Nelle località rivitalizzate, invece, precedenti esperienze di immigrazione e la presenza sul territorio di istituzioni e/o organizzazioni già mobilitate a supporto dell’integrazione rappresentano precondizioni favorevoli per i nuovi arrivati, che possono potenzialmente facilitare percorsi di inserimento socioeconomico e interazioni con la popolazione locale. Qualora condizioni di relativo benessere economico non si accompagnino a precedenti esperienze di integrazione dei migranti, invece, è ragionevole aspettarsi un tessuto sociale meno preparato: qui, reazioni di rifiuto appaiono tutt’altro che improbabili. Ancora una volta, tuttavia, appare fondamentale fare luce su quali attori (politici e di società civile) si mobilitano nella comunità, come – se a supporto o contro l’accoglienza – e con quali risorse.
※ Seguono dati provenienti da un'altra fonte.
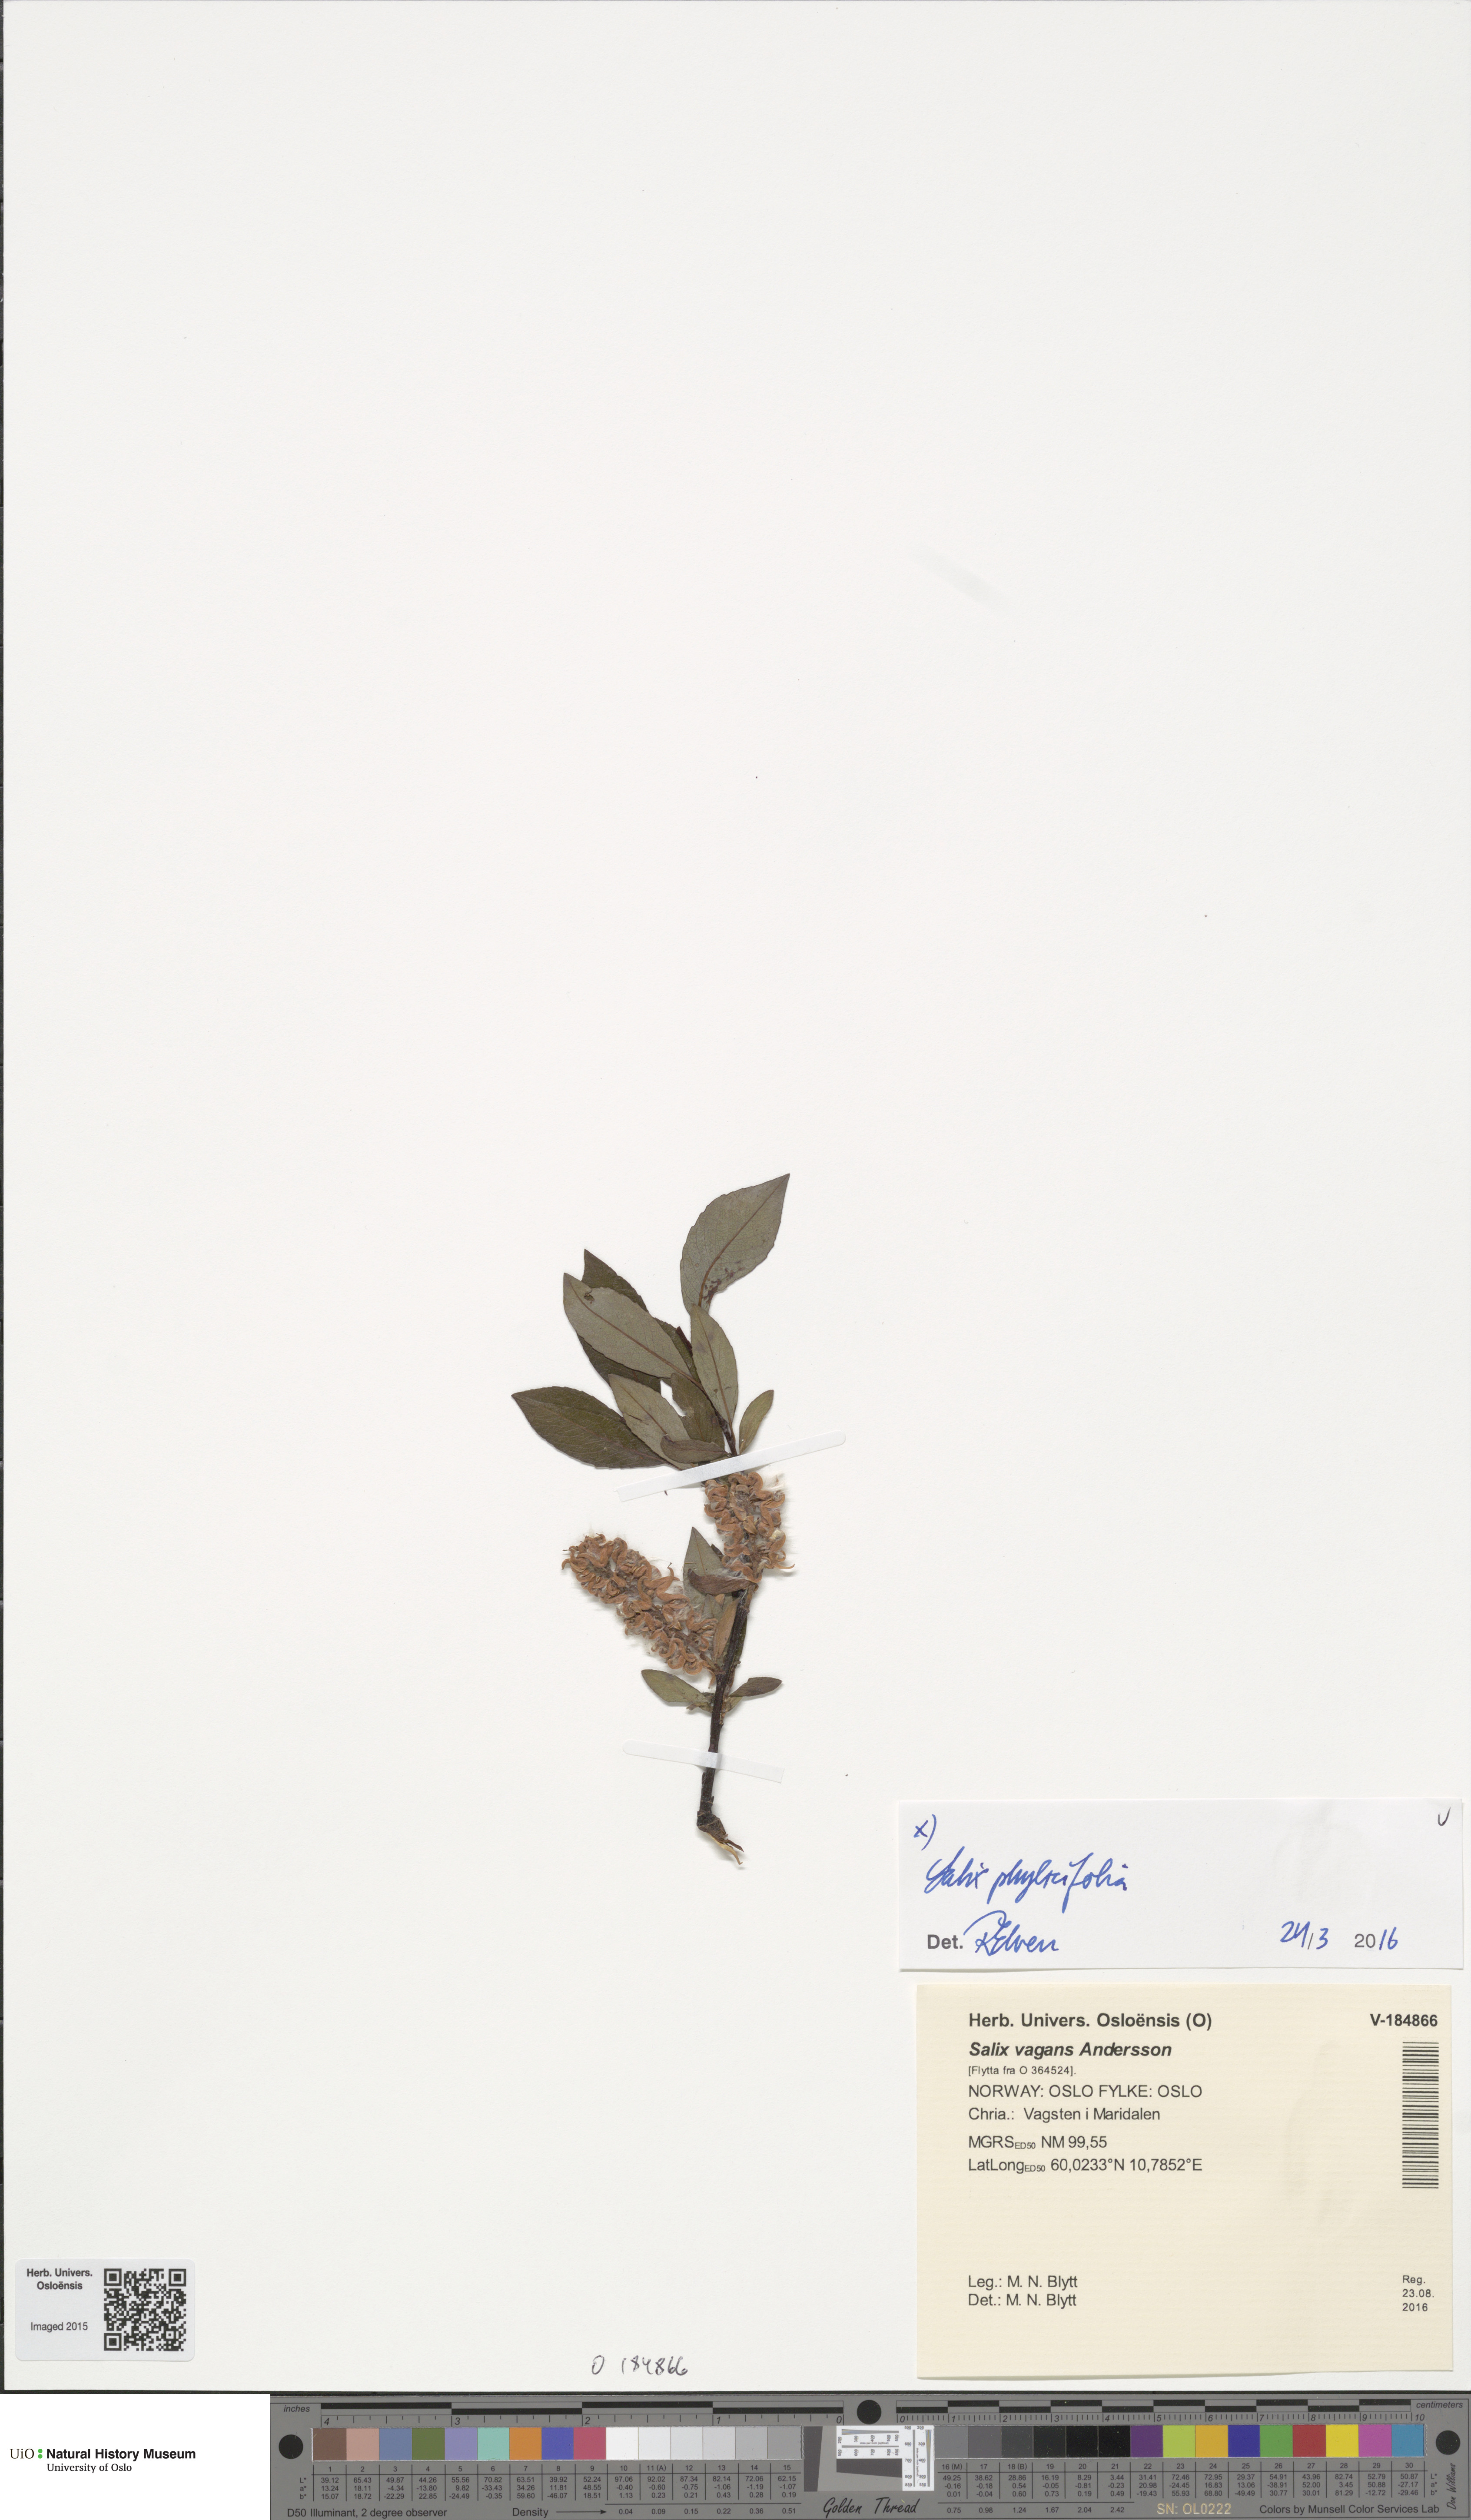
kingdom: Plantae
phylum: Tracheophyta
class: Magnoliopsida
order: Malpighiales
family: Salicaceae
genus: Salix
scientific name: Salix phylicifolia
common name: Tea-leaved willow
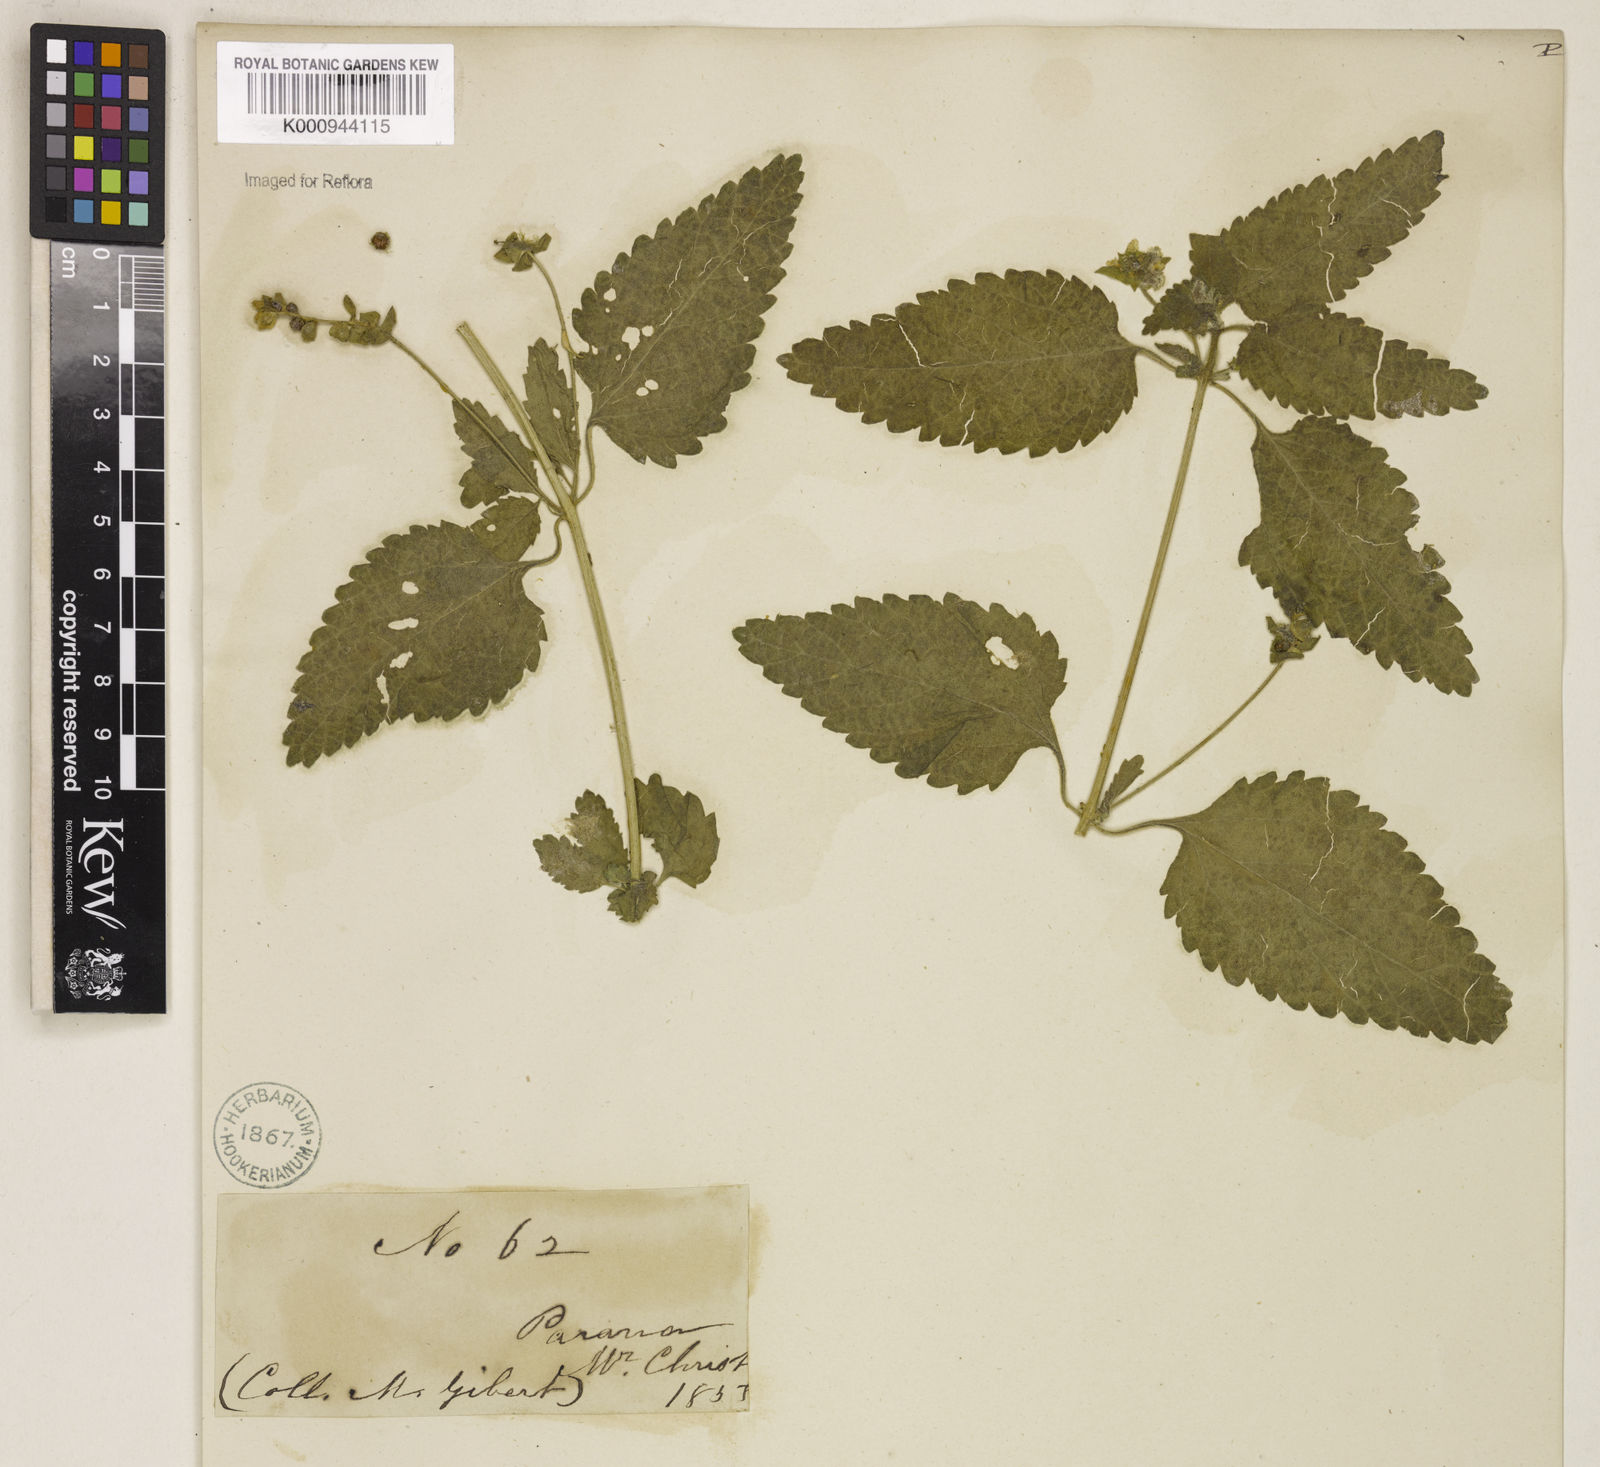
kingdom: Plantae
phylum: Tracheophyta
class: Magnoliopsida
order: Lamiales
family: Verbenaceae
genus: Priva
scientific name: Priva
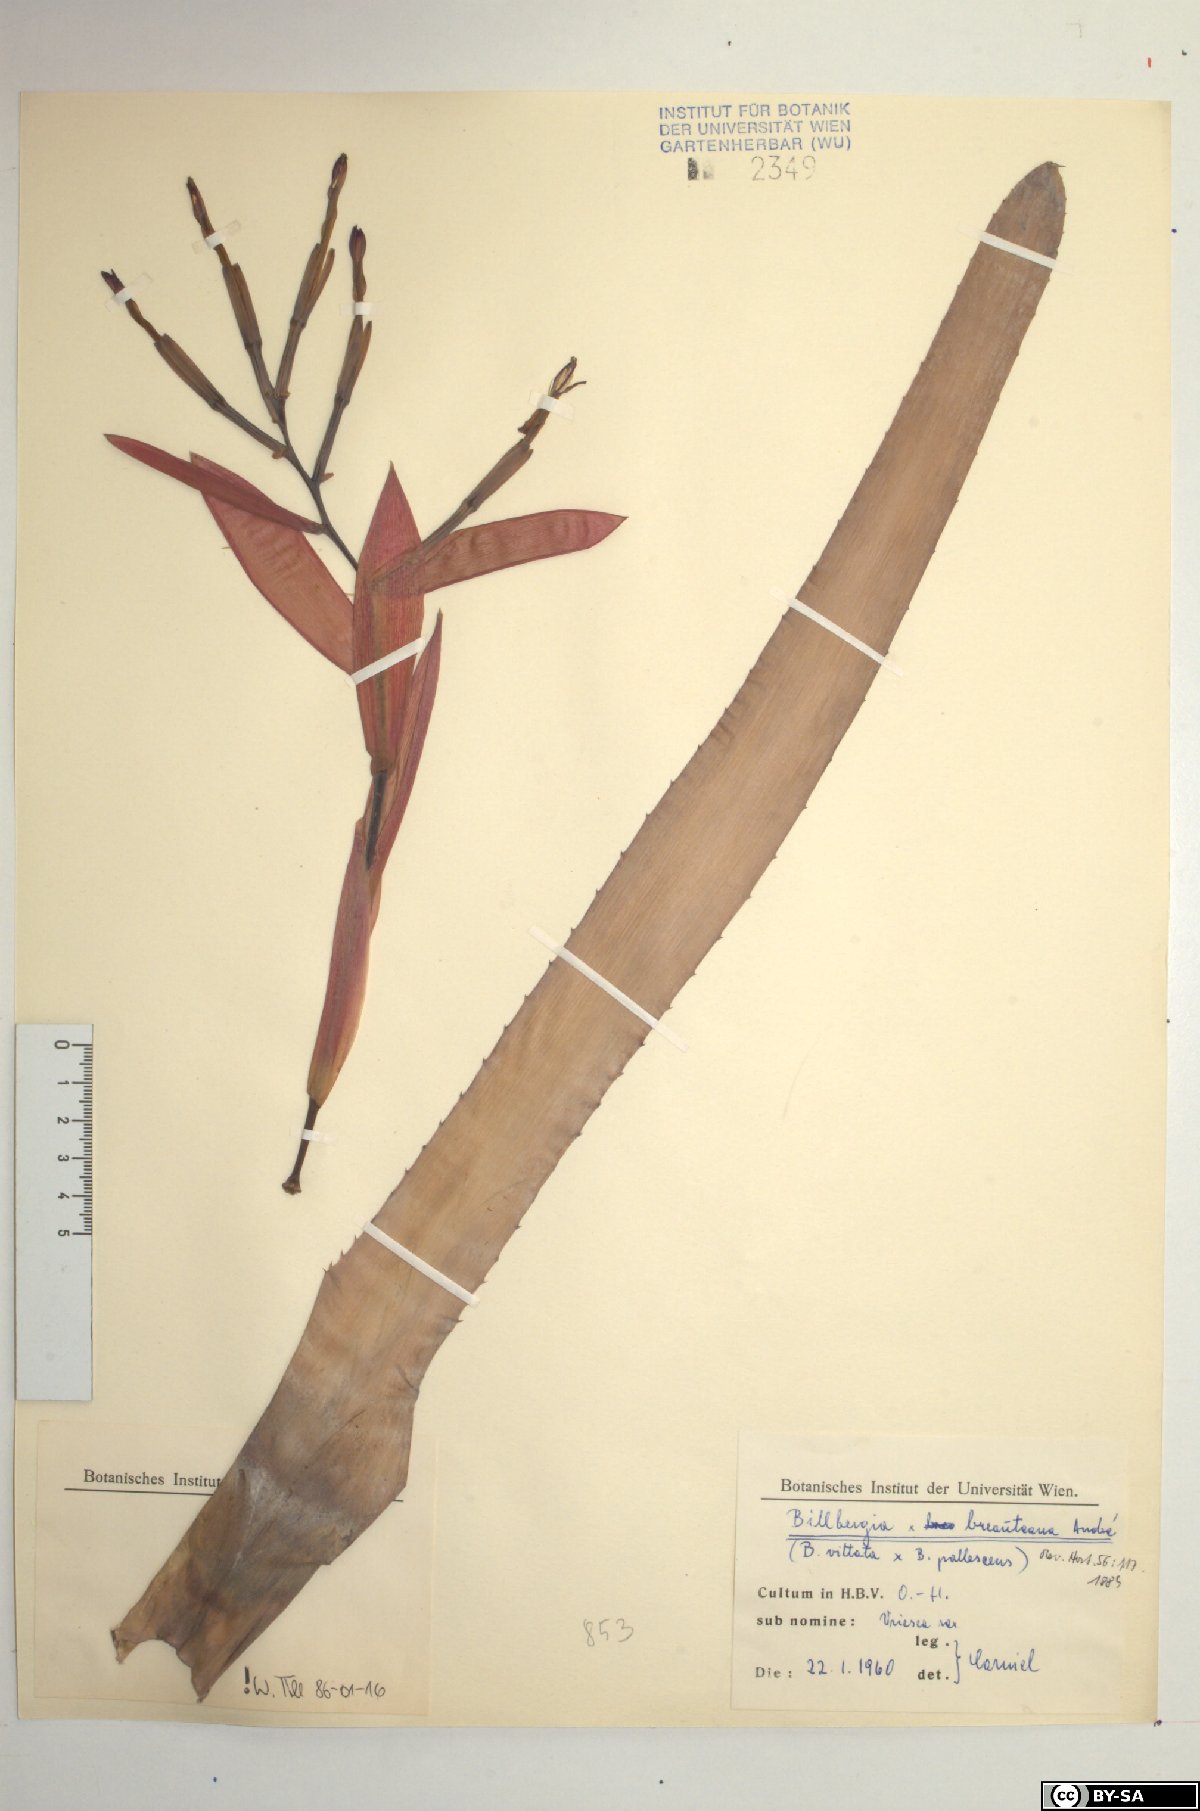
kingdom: Plantae
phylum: Tracheophyta
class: Liliopsida
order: Poales
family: Bromeliaceae
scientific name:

Come gli eventi degli ultimi anni hanno evidenziato, l’integrazione dei migranti in città medio-piccole e in aree rurali non si limita pertanto a un processo di adattamento reciproco, in cui ciascuno cerca di venire a patti con la diversità dell’altro, ma implica sfide più profonde che mettono in gioco il futuro delle comunità e il loro sviluppo sul lungo periodo. Guardare all’immigrazione come risorsa in quelle aree marginali dove condizioni di svantaggio economico e isolamento socioculturale lasciano poco spazio all’immaginazione di un futuro migliore non è semplice, e sicuramente lo è ancora meno nel contesto attuale, segnato dalla difficile ripresa dalla pandemia di Covid-19. Comprendere i meccanismi che possono favorire l’avvio di processi di interazione e scambio con la popolazione locale appare tuttavia quanto mai urgente e necessario.